Pacing percentage

I recently had a pacemaker checkup. They said that I was pacing 90% of the time in the top chamber. I have always run around 65% of the time. What does this mean? I was wonder if my hear was getting weaker. I've had my PC since Dec. 2006


2 Comments

Probably Means Nothing

by Tommy-2 - 2011-08-08 04:08:07


It could mean nothing or it could mean a couple of different things, none of them bad. If you have had a pacemaker checkup recently they could have increased the low setting and that will make your pacemaker pace more. More likely it means your heart's natural pacemaker is not working as well as it was and your pacemaker is having to do more of what you got it for in the first place. It does not mean your heart is getting weaker. One other thing, it could be a temporary situation and you will be back to your 65% pacing next time. Above all, don't worry about it because like I said you got the pacemaker to make your heart beat faster and it is just doing a little more of the work you got it to do. The only real downside is the increase pacing may shorten the battery life a little, but not enough to be concerned about.

Tommy

Depends on why you are paced

by donr - 2011-08-14 12:08:41

Also depends on what your natural heart rate is & which part of your heart is paced - A or V.

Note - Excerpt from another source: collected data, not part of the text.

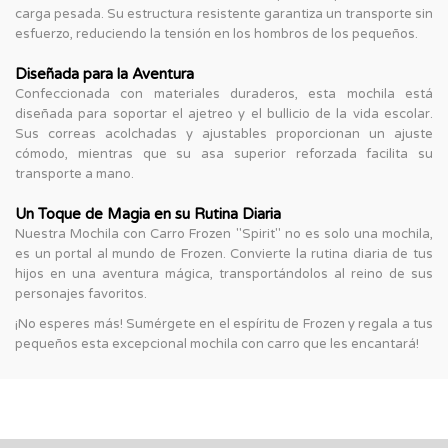
carga pesada. Su estructura resistente garantiza un transporte sin
esfuerzo, reduciendo la tensión en los hombros de los pequeños.
Diseñada para la Aventura
Confeccionada con materiales duraderos, esta mochila está
diseñada para soportar el ajetreo y el bullicio de la vida escolar.
Sus correas acolchadas y ajustables proporcionan un ajuste
cómodo, mientras que su asa superior reforzada facilita su
transporte a mano.
Un Toque de Magia en su Rutina Diaria
Nuestra Mochila con Carro Frozen "Spirit" no es solo una mochila,
es un portal al mundo de Frozen. Convierte la rutina diaria de tus
hijos en una aventura mágica, transportándolos al reino de sus
personajes favoritos.
¡No esperes más! Sumérgete en el espíritu de Frozen y regala a tus
pequeños esta excepcional mochila con carro que les encantará!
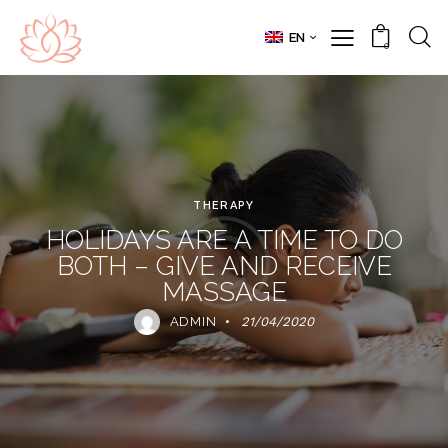
EN
0
THERAPY
HOLIDAYS ARE A TIME TO DO
BOTH – GIVE AND RECEIVE
MASSAGE
ADMIN
21/04/2020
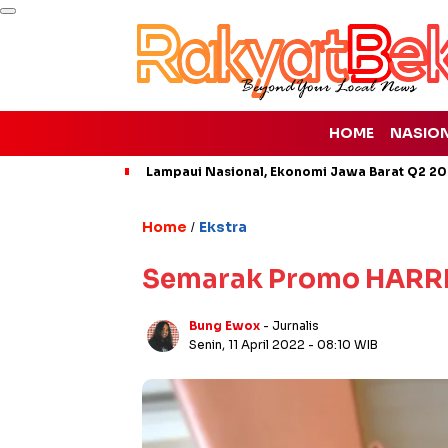
HOME
NASIO
Lampaui Nasional, Ekonomi Jawa Barat Q2 20
Home
Ekstra
/
Semarak Promo HARRIS
Bung Ewox
- Jurnalis
Senin, 11 April 2022
- 08:10 WIB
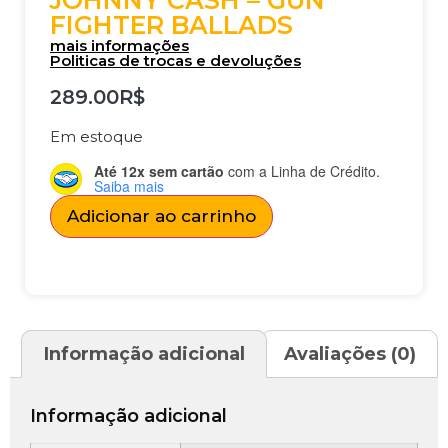
JOHNNY CASH – GUN
FIGHTER BALLADS
mais informações
Politicas de trocas e devoluções
289.00
R$
Em estoque
Até 12x sem cartão
com a Linha de Crédito.
Saiba mais
Adicionar ao carrinho
Informação adicional
Avaliações (0)
Informação adicional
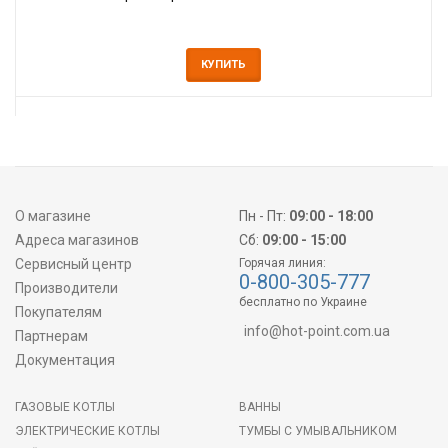
КУПИТЬ
О магазине
Пн - Пт:
09:00 - 18:00
Адреса магазинов
Сб:
09:00 - 15:00
Сервисный центр
Горячая линия:
0-800-305-777
Производители
бесплатно по Украине
Покупателям
info@hot-point.com.ua
Партнерам
Документация
ГАЗОВЫЕ КОТЛЫ
ВАННЫ
ЭЛЕКТРИЧЕСКИЕ КОТЛЫ
ТУМБЫ С УМЫВАЛЬНИКОМ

F'rinstance - I'm a natural 72. Have been all my adult life. They cannot adjust a PM to any rate other than a multiple of 5. They set me originally at 80 - made me feel perpetually anxious & agitated. Dropped me down to 75. Now felt normal. Now, that's pacing in the Atrial chambers. Since that's where all heart electrical activity starts, guess what - I get paced a VERY high percentage of the time because the PM is looking for a pulse out of the AV node at a rate of 75 BPM. My AS node wants to put one out at a rate of 72; slower than 75, so I get a higher BPM than natural. Feels fine, however, but is NO BIG DEAL. Been over 8 yrs, so I cannot recall why WE (Cardio & I) selected 75 as opposed to 70, but we did & it works fine.

Now - I have a dual lead PM - A & V leads, since I have an AV block & got irregular beats from my V chambers. That got complicated by a Post-PM condition after about 6 yrs of excessive PVC's. The PVC's were killed by drugs, that also give me bradycardia (Slow heart rate). My drug created "Natural" rate is now about 55 BPM. Too slow compared to my real natural rate of 72, so that would make me REALLY feel like crap all the time & want to go to sleep & feel like a slug otherwise. That's taken care of by the PM, keeping me at 75 BPM. But I still have the block, which slows down SOME of the A-V pulses, causing my V chambers to be paced about 13% of the time. The net result is that when looking at my download history, it shows that my atrial chambers are paced 99+% of the time. (That means that my AS node occasionally gets to run the train.) The data looks like:

AP-VS - 86%
AP-VP- 13%

AP= A paced; VS= V sensed; VP= V Paced

The A Sensed data is all fractional percentages.

When I first got my PM, I was concerned about the high percentages of being paced. But, I sat down & looked at WHY it was happening & realized it really meant nothing, just a by-product of numbers. I realized that each beat of the heart is essentially independent of all others. The heart's "Timer," the AS node, gets reset after every beat & runs down to the point where it sends out the next pulse. You PM is sitting there, watching, waiting, preparing, for the next pulse. The accuracy of your PM's digital timer is greater than that of your AS node, so if that expected pulse doesn't come out on time (or maybe early) the PM takes over & sends out a pulse, starting the whole heart beat sequence.

I would say "Ask your Cardio why" - watch him/her squirm - they probably will not know the answer.